Burma

Pre-Christmas Fundraiser for Kachin IDPs in Full Swing

By Nyein Nyein 15 December 2015

In the weeks before Christmas, a local civil society group has launched a holiday fundraiser to provide aid to Burma’s tens of thousands of ethnic Kachin internally displaced persons (IDPs).

The campaign, organized by the Kachin Peace Network, is being carried out through Facebook and will last until Dec. 20. Funds collected will be given to IDPs, in conjunction with the Joint Strategy Team (JST) for Humanitarian Response in Kachin and Northern Shan State, a collaboration of nine Kachin civil society groups that have joined together to support IDPs.

Mai Hla Aye, a volunteer with the network, told The Irrawaddy on Monday that the campaign was started with the simple goal of contributing as much as possible to IDPs, the majority of whom are Christian.

“They haven’t been able to participate in Christmas activities for years, so we just want to give them something, especially since we tend to celebrate this time of year with family,” she said.

So far the campaign has raised more than 12 million kyats (US$9,200) in two weeks’ time. Supporters can donate in person, online or through the bank.

Mai Hla Aye, who is ethnic Chin and director of the think-tank Another Development, said funds will be transferred to the JST, which will then see to it that they are distributed to Kachin, Shan and Palaung IDPs in remote displacement camps.

Since a 17-year ceasefire between the Kachin Independence Army (KIA) and Burma Army broke down in 2011, violence in Kachin and northern Shan states has displaced an estimated 100,000 people. When including returnees, host families, and other crisis-affected people, this number spikes to about 140,000.

According to campaign organizers, less than 48 percent of IDPs’ basic needs are being met, and they are in desperate need of sustained humanitarian assistance.

The Facebook page of the Concern, Care and Contribute to IDPs group, of which the Kachin Peace Network is a member, states that as a result of conflict, IDPs have not been able to properly celebrate Christmas for the past five years. Rather than a time of joy, this time of year is one of “sorrow and sadness,” as violence has stripped them of their property and separated them from their loved ones.

“We want this civil war to cease. We have suffered the military’s abuses not only in Kachin State but also in Chin State,” added Mai Hla Aye, who has spearheaded other fundraising campaigns for IDPs this year.

Last Tuesday, the German Embassy in Rangoon released a statement pledging some 1.3 million euros ($1.43 million), via the Metta Development Foundation, in humanitarian assistance to aid Burma’s war-torn areas.

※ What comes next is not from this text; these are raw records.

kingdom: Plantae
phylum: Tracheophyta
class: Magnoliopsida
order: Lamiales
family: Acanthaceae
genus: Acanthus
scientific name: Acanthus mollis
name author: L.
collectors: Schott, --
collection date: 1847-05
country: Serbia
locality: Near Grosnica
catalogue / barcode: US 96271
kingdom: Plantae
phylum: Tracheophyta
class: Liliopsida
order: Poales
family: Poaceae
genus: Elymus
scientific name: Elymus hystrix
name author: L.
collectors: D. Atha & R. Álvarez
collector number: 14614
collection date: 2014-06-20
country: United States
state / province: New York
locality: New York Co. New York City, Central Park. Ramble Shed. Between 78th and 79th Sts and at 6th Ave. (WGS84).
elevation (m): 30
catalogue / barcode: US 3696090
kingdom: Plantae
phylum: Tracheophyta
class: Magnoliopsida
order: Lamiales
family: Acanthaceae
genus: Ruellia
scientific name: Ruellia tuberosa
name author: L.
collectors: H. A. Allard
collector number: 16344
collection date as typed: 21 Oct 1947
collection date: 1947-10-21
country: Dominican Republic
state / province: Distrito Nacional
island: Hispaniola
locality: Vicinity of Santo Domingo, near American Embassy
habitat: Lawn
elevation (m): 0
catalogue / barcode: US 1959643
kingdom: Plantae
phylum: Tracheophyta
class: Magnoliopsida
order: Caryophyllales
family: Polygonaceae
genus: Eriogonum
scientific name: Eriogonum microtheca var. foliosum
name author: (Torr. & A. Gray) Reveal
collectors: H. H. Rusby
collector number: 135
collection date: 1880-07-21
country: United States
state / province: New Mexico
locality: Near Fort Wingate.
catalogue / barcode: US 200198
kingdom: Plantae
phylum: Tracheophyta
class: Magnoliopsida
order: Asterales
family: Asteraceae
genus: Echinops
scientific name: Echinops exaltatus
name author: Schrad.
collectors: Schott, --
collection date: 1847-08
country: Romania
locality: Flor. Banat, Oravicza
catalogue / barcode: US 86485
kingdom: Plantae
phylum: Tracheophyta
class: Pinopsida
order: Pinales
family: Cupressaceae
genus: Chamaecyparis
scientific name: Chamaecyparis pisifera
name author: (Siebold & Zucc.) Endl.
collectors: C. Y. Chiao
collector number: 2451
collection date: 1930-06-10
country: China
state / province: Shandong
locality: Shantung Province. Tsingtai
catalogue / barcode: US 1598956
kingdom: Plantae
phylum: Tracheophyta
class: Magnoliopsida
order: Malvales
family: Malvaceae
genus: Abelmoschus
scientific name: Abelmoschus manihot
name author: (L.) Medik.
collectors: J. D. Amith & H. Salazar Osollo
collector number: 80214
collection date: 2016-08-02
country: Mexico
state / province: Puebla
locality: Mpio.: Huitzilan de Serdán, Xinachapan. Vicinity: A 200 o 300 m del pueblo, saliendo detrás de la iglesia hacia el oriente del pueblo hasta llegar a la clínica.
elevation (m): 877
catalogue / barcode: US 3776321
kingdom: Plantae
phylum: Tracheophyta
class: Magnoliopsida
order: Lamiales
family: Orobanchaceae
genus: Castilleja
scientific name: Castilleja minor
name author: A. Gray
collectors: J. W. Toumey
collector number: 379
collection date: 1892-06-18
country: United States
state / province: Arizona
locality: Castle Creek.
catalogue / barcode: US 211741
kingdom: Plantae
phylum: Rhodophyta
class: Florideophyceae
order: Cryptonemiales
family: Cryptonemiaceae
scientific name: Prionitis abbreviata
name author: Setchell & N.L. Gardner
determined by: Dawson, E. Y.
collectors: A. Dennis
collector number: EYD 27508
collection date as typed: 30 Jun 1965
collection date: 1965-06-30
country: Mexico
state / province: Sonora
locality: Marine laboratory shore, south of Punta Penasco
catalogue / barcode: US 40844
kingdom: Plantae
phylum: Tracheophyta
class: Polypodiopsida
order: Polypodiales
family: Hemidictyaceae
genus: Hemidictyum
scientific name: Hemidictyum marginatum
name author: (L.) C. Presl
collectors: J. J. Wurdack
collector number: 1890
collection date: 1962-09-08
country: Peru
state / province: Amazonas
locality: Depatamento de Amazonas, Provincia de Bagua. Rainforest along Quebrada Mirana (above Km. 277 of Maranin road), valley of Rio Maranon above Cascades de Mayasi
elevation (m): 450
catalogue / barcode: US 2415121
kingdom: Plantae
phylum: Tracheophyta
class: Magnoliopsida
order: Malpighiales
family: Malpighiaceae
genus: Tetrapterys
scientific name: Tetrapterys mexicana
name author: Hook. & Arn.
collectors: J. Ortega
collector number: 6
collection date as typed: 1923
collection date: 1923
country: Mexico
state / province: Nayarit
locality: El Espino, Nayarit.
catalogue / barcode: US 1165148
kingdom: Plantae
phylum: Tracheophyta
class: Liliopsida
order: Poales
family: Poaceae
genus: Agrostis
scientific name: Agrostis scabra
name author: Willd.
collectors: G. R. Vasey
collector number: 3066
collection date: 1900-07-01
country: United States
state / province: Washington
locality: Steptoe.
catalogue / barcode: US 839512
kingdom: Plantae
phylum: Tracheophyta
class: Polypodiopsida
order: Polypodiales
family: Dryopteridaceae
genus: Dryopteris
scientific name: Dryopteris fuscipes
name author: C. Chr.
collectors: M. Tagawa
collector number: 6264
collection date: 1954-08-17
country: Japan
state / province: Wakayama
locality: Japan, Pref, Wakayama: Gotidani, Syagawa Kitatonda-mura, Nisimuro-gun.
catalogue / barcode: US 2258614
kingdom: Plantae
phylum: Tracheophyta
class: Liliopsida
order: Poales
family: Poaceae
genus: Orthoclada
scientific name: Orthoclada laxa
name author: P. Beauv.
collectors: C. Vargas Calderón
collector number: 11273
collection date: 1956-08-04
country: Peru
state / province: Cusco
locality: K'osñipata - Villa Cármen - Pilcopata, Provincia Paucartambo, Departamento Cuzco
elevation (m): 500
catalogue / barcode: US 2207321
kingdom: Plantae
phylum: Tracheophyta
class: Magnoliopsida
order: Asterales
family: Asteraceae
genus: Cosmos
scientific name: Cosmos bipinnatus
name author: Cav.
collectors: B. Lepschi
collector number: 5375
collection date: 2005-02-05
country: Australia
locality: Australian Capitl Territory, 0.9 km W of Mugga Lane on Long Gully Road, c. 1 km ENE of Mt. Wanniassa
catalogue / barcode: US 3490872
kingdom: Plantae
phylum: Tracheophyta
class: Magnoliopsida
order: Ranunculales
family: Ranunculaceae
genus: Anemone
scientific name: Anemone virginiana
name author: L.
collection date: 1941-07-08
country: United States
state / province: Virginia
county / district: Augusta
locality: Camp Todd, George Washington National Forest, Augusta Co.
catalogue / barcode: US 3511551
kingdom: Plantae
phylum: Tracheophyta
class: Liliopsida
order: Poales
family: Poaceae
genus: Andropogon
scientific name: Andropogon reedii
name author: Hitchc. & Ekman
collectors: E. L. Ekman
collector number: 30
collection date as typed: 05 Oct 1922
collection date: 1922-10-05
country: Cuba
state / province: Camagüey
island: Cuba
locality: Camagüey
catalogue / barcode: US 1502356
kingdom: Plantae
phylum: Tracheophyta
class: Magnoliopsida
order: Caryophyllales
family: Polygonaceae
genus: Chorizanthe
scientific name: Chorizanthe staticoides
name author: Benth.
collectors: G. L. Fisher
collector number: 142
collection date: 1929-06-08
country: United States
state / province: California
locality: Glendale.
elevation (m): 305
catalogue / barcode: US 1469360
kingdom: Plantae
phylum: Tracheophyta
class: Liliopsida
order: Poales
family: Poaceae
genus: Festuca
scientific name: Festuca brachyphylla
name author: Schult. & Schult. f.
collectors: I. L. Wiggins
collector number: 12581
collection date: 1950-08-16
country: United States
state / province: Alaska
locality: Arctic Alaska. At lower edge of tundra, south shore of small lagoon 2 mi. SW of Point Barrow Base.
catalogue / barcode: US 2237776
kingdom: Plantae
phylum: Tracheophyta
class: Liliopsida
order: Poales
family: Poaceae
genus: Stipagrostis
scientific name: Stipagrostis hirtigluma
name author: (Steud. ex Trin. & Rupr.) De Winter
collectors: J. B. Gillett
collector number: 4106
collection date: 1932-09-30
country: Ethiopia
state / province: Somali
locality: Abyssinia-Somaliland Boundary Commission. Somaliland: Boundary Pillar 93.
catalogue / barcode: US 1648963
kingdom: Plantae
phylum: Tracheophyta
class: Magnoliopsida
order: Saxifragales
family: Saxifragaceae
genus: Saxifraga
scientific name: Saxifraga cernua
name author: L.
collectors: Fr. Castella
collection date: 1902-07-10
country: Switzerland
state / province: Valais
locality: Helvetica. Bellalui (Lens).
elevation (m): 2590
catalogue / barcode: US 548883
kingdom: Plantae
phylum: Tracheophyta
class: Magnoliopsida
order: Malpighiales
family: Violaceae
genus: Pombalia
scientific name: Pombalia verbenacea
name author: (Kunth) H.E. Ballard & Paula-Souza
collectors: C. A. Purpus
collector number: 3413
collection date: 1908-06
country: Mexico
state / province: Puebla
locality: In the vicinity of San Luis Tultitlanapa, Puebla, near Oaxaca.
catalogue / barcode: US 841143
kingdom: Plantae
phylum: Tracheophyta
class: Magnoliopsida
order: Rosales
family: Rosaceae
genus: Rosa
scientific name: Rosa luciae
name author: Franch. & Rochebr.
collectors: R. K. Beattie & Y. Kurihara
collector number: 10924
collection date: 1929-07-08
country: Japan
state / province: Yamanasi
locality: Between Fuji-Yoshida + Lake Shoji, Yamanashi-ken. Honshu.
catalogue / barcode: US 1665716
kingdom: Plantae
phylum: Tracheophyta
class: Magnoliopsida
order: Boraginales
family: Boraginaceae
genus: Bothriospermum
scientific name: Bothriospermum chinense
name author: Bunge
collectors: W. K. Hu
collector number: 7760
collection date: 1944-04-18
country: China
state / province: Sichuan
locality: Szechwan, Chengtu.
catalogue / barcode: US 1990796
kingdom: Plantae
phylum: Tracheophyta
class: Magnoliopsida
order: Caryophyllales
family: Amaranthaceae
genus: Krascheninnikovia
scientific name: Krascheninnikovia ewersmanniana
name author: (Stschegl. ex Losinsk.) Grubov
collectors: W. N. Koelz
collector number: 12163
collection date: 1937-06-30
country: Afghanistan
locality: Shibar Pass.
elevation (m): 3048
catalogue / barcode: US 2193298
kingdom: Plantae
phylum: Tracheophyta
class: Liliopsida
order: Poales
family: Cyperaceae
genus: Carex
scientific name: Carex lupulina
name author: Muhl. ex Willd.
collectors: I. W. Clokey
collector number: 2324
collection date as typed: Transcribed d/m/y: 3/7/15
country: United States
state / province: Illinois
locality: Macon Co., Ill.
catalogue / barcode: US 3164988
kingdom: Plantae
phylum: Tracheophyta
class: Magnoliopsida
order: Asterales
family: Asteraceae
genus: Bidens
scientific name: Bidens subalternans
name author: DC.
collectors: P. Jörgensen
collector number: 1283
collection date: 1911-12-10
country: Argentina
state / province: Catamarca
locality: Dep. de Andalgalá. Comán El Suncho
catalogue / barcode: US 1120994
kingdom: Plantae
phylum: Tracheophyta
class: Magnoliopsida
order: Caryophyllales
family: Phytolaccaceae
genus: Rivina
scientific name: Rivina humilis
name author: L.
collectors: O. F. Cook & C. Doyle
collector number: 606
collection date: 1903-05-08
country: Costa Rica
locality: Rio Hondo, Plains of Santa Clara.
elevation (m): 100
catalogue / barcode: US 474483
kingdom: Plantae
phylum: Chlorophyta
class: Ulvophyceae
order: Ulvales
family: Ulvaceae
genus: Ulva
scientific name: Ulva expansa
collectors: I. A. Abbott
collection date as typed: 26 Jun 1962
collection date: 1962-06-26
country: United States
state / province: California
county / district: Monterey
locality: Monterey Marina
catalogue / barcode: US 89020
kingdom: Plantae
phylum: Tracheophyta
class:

But there has been a shortage of IDP assistance in 2015, according to the United Nations Office for the Coordination of Humanitarian Affairs (OCHA), which said Friday that about 1 million people in Burma, including victims of both conflict and natural disasters, need support.

Of this total need, Kachin and Shan refugees account for more than 100,000 IDPs. An additional 4,000 people in Kyethi and Mong Hsu townships in southern Shan State have also recently been displaced. The 2015 Humanitarian Response Plan called for $71.4 million to meet humanitarian needs in Kachin and northern Shan states. As of now, only $35.7 million, or 50 percent, has been received this year.

“Because these particular areas are unstable, refugees and IDPs there suffer every winter,” said Aye Win, a UN information officer in Rangoon.

“We need collaboration from local groups in order to meet their humanitarian needs.”